:: Task statement ::
Which lines in the data below contain the word "LIST"? Copy each of them.

:: Task data ::
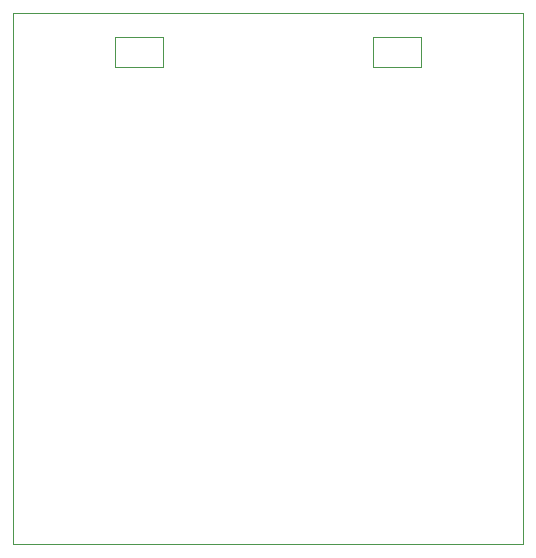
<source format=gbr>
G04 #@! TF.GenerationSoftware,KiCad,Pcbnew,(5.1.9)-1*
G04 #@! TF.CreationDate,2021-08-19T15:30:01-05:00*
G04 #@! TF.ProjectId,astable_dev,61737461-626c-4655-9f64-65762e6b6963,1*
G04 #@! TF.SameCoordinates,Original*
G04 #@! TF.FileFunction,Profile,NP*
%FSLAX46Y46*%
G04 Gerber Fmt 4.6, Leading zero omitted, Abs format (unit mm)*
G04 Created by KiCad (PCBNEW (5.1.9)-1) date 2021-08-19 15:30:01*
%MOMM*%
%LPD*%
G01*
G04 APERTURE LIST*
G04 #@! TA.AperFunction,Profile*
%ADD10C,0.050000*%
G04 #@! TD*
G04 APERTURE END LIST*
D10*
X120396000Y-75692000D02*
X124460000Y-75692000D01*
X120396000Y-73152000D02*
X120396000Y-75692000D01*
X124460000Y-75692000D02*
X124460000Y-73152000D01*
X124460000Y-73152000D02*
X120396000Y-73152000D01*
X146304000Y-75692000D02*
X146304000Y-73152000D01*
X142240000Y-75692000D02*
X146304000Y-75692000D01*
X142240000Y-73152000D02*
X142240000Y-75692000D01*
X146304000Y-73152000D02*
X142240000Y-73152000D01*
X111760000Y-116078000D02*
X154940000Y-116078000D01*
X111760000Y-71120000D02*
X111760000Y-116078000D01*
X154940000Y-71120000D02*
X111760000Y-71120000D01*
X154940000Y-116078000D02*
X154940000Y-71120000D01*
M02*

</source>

---

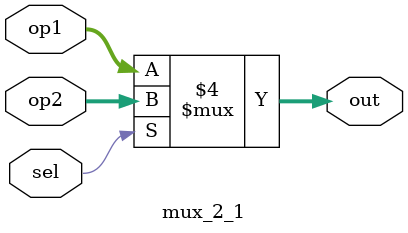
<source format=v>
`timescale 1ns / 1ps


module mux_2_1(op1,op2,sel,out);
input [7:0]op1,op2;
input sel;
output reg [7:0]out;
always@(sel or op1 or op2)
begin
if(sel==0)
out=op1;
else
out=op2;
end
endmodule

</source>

:: Result of the exercise ::
G04 APERTURE LIST*
G04 APERTURE END LIST*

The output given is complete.